*Sigh* I wish I had the time and energy to get something up today. I don't. I started a new job two weeks ago and I am still adjusting my rhythm, energy levels, and time to my new situation. It's going to be absolutely fine, but I am now juggling four jobs along with this blog, my personal religious practice, and my personal life. Lots of people do this--not a big deal--but today I am just out of energy and inspiration. Would you please take this beautiful example of ancient Hellenic music as my offering for the day? I'll do better tomorrow.



This song is one of the earliest examples yet found of a complete musical composition from the ancient world. Although other songs have been found that pre-date 'The Song of Seikilos' by many centuries, they only survive in fragments.  It is a Hellenistic Ionic song in what is known as the 'Phrygian octave species'--2 ¼ ¼ 2 1 ¼ ¼ for those of you into music. The melody and the lyrics were found engraved on a tombstone, near Aidin, Turkey. The find has been dated variously from around 200 BC to around 100 AD, but the first century AD is the most probable guess.

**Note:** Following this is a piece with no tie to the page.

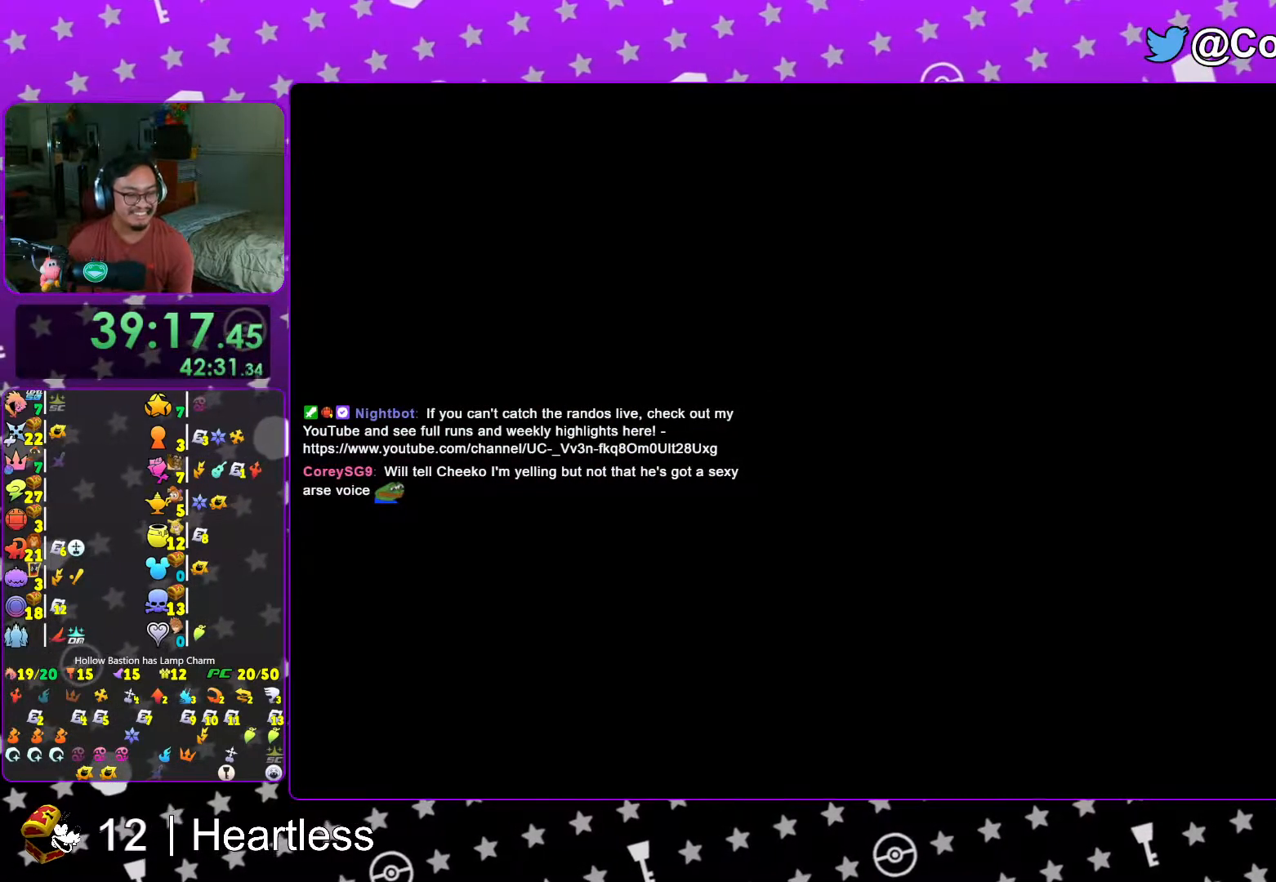
{"buttons": ["A"], "left_stick": "center", "right_stick": "center", "events": [[67, "A", "down"], [83, "A", "up"], [333, "A", "down"], [333, "B", "up"]]}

http://upload.wikimedia.org/wikipedia/en/2/2b/Epitaph_of_Seikilos%2C_lyrics_and_approximate_modern_musical_score.png

The Seikilos epitaph melody, when translated to modern musical connotation, would look something like the above. The following is the Greek text (in the later polytonic script), along with a transliteration of the words which are sung to the melody, and a somewhat free English translation thereof:
 
Ὅσον ζῇς φαίνου
μηδὲν ὅλως σὺ λυποῦ
πρὸς ὀλίγον ἐστὶ τὸ ζῆν
τὸ τέλος ὁ xρόνος ἀπαιτεῖ.
 
Hoson zēs phainou
mēden holōs sy lypou
pros oligon esti to zēn
to telos ho chronos apaitei.
 
While you live, shine
have no grief at all
life exists only for a short while
and time demands its toll.
 
Also on the tombstone is an indication that states in Greek: 'Εἰκὼν ἡ λίθος εἰμί.Τίθησί με Σείκιλος ἔνθα μνήμης ἀθανάτου σῆμα πολυχρόνιον'. It roughly translates to: 'I am a tombstone, an image. Seikilos placed me here as an everlasting sign of deathless remembrance'. For something that still exists two thousand years later, that statement proved very true.